> **Passage provided**
The parameter results of ${\mathrm{t}}_0$, ${\mathrm{a}}^{\mathsf{\lambda }}$, and ${\mathrm{c}}^{\mathsf{\lambda }}$ are estimated using the chi-square function ${\mathsf{\chi }}^2$, as shown in Equation (11).

$${\mathsf{\chi }}^2\left({\mathrm{t}}_0,{\mathrm{a}}^{\mathsf{\lambda }},{\mathrm{c}}^{\mathsf{\lambda }}\right)=\sum _{\mathsf{\lambda }}^{}{\sum }_{\mathrm{t}=-\text{∞}}^{{\mathrm{t}}_{\mathrm{peak}}}\frac{{[{\mathrm{L}}^{\mathsf{\lambda }}\left(\mathrm{t}\right)-{\mathrm{L}}_{\mathrm{m}}^{\mathsf{\lambda }}\left(\mathrm{t};{\mathrm{t}}_0,{\mathrm{a}}^{\mathsf{\lambda }},{\mathrm{c}}^{\mathsf{\lambda }}\right)]}^2}{{\left[{\mathsf{\sigma }}^{\mathsf{\lambda }}\left(\mathrm{t}\right)\right]}^2},$$

(11)

where ${\mathrm{L}}^{\mathsf{\lambda }}=(\mathrm{f}-{\mathrm{f}}_{\mathrm{med}})\frac{{\mathrm{d}}^2}{{10}^{18}}$ is the real luminosity value converted from flux $\mathrm{f}$and median flux ${\mathrm{f}}_{\mathrm{med}}$, d is the luminosity distance calculated using the cosmological constant, ${\mathsf{\sigma }}^{\mathsf{\lambda }}$ is the luminosity error of ${\mathrm{L}}^{\mathsf{\lambda }}$, and ${\mathrm{t}}_{\mathrm{peak}}$ is the corresponding time of peak flux.

> **Information supplied**
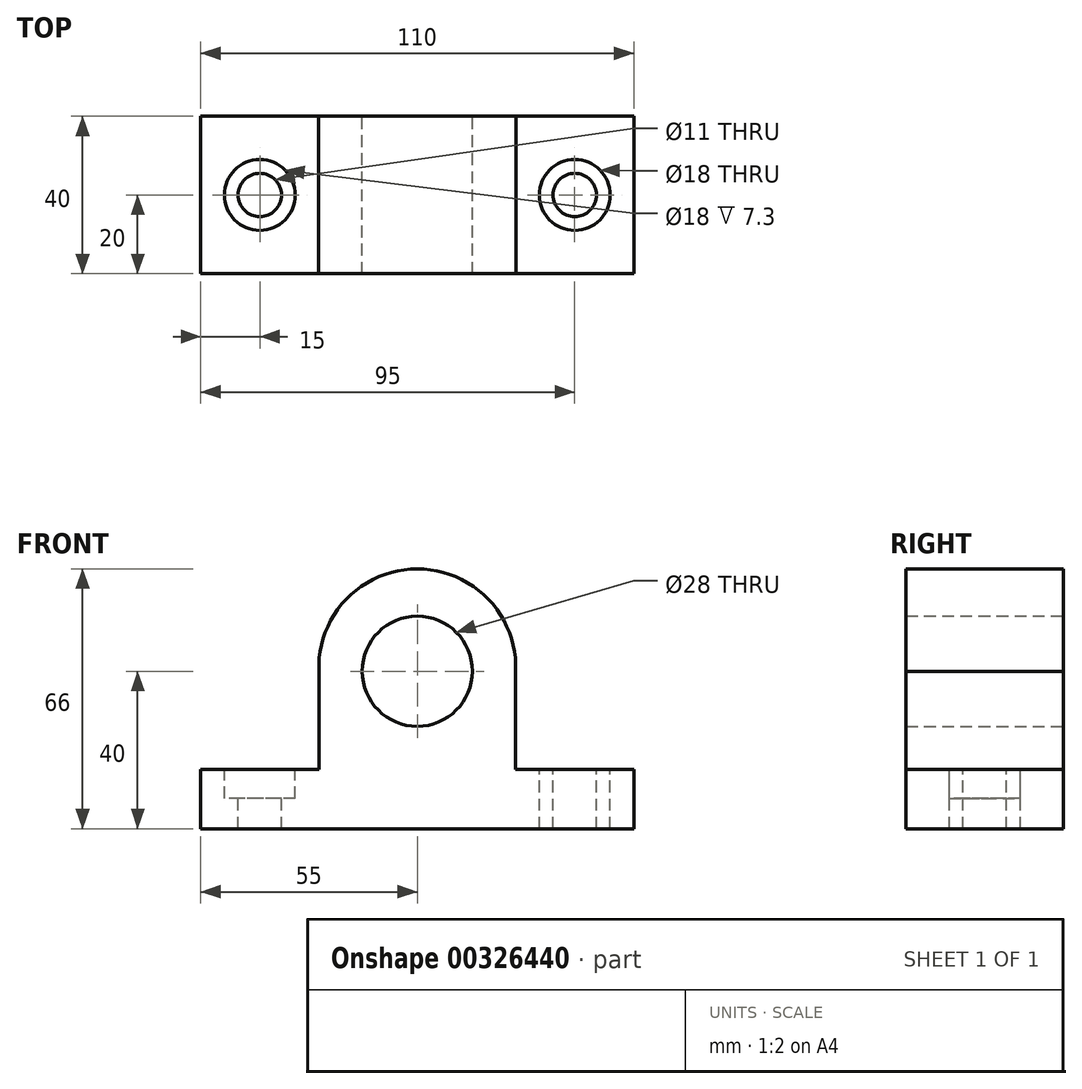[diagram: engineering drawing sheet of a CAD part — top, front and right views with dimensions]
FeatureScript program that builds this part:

> **Work required**
Copy the entire chi-square passage word for word. The data here have no connection to the chi-square passage.

> **The reply**
The parameter results of ${\mathrm{t}}_0$, ${\mathrm{a}}^{\mathsf{\lambda }}$, and ${\mathrm{c}}^{\mathsf{\lambda }}$ are estimated using the chi-square function ${\mathsf{\chi }}^2$, as shown in Equation (11).

$${\mathsf{\chi }}^2\left({\mathrm{t}}_0,{\mathrm{a}}^{\mathsf{\lambda }},{\mathrm{c}}^{\mathsf{\lambda }}\right)=\sum _{\mathsf{\lambda }}^{}{\sum }_{\mathrm{t}=-\text{∞}}^{{\mathrm{t}}_{\mathrm{peak}}}\frac{{[{\mathrm{L}}^{\mathsf{\lambda }}\left(\mathrm{t}\right)-{\mathrm{L}}_{\mathrm{m}}^{\mathsf{\lambda }}\left(\mathrm{t};{\mathrm{t}}_0,{\mathrm{a}}^{\mathsf{\lambda }},{\mathrm{c}}^{\mathsf{\lambda }}\right)]}^2}{{\left[{\mathsf{\sigma }}^{\mathsf{\lambda }}\left(\mathrm{t}\right)\right]}^2},$$

(11)

where ${\mathrm{L}}^{\mathsf{\lambda }}=(\mathrm{f}-{\mathrm{f}}_{\mathrm{med}})\frac{{\mathrm{d}}^2}{{10}^{18}}$ is the real luminosity value converted from flux $\mathrm{f}$and median flux ${\mathrm{f}}_{\mathrm{med}}$, d is the luminosity distance calculated using the cosmological constant, ${\mathsf{\sigma }}^{\mathsf{\lambda }}$ is the luminosity error of ${\mathrm{L}}^{\mathsf{\lambda }}$, and ${\mathrm{t}}_{\mathrm{peak}}$ is the corresponding time of peak flux.